▶ **Activity**: Return only the lines of the listing below that run from the line with "UI Builder, owner: RG -> none" through the line with "integration into the", both ends included, exactly as written.

(Beginning of Data listing)

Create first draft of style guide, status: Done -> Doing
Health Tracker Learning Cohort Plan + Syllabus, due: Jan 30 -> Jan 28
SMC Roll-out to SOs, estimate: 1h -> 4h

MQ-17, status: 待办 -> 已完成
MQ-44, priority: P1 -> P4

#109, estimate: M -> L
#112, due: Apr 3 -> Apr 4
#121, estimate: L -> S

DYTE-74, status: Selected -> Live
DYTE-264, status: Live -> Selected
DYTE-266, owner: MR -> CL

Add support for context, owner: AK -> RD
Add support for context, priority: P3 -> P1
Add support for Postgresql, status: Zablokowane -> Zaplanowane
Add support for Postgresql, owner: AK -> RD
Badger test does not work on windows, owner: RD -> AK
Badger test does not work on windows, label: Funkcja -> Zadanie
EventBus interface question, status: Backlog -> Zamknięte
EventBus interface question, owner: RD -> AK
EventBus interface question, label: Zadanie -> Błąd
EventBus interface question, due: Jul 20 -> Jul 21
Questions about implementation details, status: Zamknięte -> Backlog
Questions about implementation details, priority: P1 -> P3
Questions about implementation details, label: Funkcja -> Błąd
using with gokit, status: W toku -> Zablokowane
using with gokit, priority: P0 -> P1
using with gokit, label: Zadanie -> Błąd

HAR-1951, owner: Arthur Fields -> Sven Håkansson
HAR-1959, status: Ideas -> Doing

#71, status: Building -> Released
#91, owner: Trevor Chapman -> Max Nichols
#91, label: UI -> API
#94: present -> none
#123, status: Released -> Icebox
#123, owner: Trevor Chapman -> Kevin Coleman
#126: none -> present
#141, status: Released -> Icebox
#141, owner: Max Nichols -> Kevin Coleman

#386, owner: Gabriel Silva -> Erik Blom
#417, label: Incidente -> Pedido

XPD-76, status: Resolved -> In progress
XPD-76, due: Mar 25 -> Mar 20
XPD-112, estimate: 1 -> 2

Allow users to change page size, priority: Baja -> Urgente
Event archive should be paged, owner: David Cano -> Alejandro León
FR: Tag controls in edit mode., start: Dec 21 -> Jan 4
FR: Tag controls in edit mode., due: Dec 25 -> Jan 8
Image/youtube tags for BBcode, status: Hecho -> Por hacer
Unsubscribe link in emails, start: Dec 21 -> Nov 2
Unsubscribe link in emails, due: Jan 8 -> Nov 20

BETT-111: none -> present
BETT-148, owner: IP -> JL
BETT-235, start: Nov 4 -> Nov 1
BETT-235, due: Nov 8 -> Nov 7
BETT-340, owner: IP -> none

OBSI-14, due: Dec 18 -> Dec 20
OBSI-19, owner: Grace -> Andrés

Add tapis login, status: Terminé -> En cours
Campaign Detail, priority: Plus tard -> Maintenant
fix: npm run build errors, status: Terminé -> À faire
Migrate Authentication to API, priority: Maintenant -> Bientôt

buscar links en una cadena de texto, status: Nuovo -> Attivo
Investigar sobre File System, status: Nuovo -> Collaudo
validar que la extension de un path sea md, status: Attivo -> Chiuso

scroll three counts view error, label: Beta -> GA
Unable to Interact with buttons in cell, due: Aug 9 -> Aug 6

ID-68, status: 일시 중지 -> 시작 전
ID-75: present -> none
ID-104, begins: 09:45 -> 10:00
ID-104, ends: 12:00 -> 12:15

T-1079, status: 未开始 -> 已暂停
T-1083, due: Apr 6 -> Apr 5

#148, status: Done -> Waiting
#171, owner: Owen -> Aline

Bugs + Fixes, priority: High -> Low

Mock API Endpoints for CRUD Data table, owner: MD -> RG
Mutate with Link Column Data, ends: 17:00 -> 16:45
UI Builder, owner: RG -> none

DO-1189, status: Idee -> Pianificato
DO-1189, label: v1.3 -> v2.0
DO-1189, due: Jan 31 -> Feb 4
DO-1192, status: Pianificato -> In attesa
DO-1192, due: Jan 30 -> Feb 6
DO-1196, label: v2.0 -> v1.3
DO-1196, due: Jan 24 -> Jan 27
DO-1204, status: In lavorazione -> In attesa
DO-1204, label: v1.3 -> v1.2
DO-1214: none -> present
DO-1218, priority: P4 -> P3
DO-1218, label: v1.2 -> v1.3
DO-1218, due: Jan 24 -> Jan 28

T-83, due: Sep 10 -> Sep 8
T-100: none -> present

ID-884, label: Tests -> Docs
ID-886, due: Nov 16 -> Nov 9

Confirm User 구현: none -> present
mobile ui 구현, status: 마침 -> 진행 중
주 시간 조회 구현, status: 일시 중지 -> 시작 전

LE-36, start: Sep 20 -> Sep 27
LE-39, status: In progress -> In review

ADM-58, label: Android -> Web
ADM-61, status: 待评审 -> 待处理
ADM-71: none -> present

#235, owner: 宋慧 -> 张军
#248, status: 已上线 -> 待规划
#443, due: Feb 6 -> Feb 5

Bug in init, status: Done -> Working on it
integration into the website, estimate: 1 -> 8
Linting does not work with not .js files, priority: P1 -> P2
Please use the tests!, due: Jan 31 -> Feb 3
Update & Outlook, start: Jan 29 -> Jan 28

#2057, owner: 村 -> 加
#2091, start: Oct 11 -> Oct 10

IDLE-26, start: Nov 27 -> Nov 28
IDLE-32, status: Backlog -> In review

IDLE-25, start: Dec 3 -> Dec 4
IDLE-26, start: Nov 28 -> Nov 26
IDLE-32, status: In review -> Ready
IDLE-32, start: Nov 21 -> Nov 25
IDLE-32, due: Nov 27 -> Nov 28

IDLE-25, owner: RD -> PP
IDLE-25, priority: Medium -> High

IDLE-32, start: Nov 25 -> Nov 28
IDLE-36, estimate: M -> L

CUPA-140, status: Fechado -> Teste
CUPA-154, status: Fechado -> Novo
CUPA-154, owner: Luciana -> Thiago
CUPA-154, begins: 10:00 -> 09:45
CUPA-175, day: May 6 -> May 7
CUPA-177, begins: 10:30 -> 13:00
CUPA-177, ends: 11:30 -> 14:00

(End of Data listing)

▶ **Solution below**:
UI Builder, owner: RG -> none

DO-1189, status: Idee -> Pianificato
DO-1189, label: v1.3 -> v2.0
DO-1189, due: Jan 31 -> Feb 4
DO-1192, status: Pianificato -> In attesa
DO-1192, due: Jan 30 -> Feb 6
DO-1196, label: v2.0 -> v1.3
DO-1196, due: Jan 24 -> Jan 27
DO-1204, status: In lavorazione -> In attesa
DO-1204, label: v1.3 -> v1.2
DO-1214: none -> present
DO-1218, priority: P4 -> P3
DO-1218, label: v1.2 -> v1.3
DO-1218, due: Jan 24 -> Jan 28

T-83, due: Sep 10 -> Sep 8
T-100: none -> present

ID-884, label: Tests -> Docs
ID-886, due: Nov 16 -> Nov 9

Confirm User 구현: none -> present
mobile ui 구현, status: 마침 -> 진행 중
주 시간 조회 구현, status: 일시 중지 -> 시작 전

LE-36, start: Sep 20 -> Sep 27
LE-39, status: In progress -> In review

ADM-58, label: Android -> Web
ADM-61, status: 待评审 -> 待处理
ADM-71: none -> present

#235, owner: 宋慧 -> 张军
#248, status: 已上线 -> 待规划
#443, due: Feb 6 -> Feb 5

Bug in init, status: Done -> Working on it
integration into the website, estimate: 1 -> 8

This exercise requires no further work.